The foreign 10mm ammo that's not botique priced can be pretty warm, but it depends. I think the Magtech and Fiocchi are warm, PPU isn't. Federal is the worst when it comes to 10mm, if it weren't for the brass being good and worth keeping I'd rather buy .40 and shoot it in a 10mm than buy Federal 10mm.

And that's really where the 10mm is going to shine at its best is reloading it. I've gotten 1150 fps with a 200 grain bullet using a moderate charge of Blue Dot, not even close to max out of a Glock 40. That smokes any .40 I've ever shot.
 
The foreign 10mm ammo that's not botique priced can be pretty warm, but it depends. I think the Magtech and Fiocchi are warm, PPU isn't. Federal is the worst when it comes to 10mm, if it weren't for the brass being good and worth keeping I'd rather buy .40 and shoot it in a 10mm than buy Federal 10mm.

And that's really where the 10mm is going to shine at its best is reloading it. I've gotten 1150 fps with a 200 grain bullet using a moderate charge of Blue Dot, not even close to max out of a Glock 40. That smokes any .40 I've ever shot.
Yeah if you reload it’s good.
 
And you've done this? Not making fun of you but I have never heard this before.

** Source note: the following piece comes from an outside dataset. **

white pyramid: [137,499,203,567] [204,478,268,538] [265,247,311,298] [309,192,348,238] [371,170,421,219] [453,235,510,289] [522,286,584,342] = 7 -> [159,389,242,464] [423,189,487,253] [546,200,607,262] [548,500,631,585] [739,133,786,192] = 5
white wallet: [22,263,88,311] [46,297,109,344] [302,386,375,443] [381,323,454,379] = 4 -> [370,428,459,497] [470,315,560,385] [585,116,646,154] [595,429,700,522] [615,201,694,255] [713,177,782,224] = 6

Edit: so apparently this is a thing but only for Glocks it seems, apparently not to be attempted with other 10mm's
I asked this a few years back somewhere and what I remember is that 1911's, some of them, can have issues shooting .40 in a 10mm. It was then that I decided to never buy a 1911 in 10mm. Pretty much all other 10mm pistols that aren't 1911 can run .40 without problems. I just went with Glock for 10mm because it's pretty much the only 10mm worth buying and the Glocks were purpose built to shoot 10mm, most other pistols are .45's modified to shoot 10mm.

Which is why I think a lot of the factory 10mm ammo is watered down, the manufacturers know that 1911's are weak shit and will break down faster with hot 10mm.

IDK about all carbines, but my sense is most of those in 10mm will shoot .40 just fine. There's only two 10mm carbines out there that I give a shit about: the Hi Point and the TNW Aero, mostly because I don't think any PCC is worth more than $700. The calibers are not accurate enough to make the carbines worth as much as a fukking mid range AR build.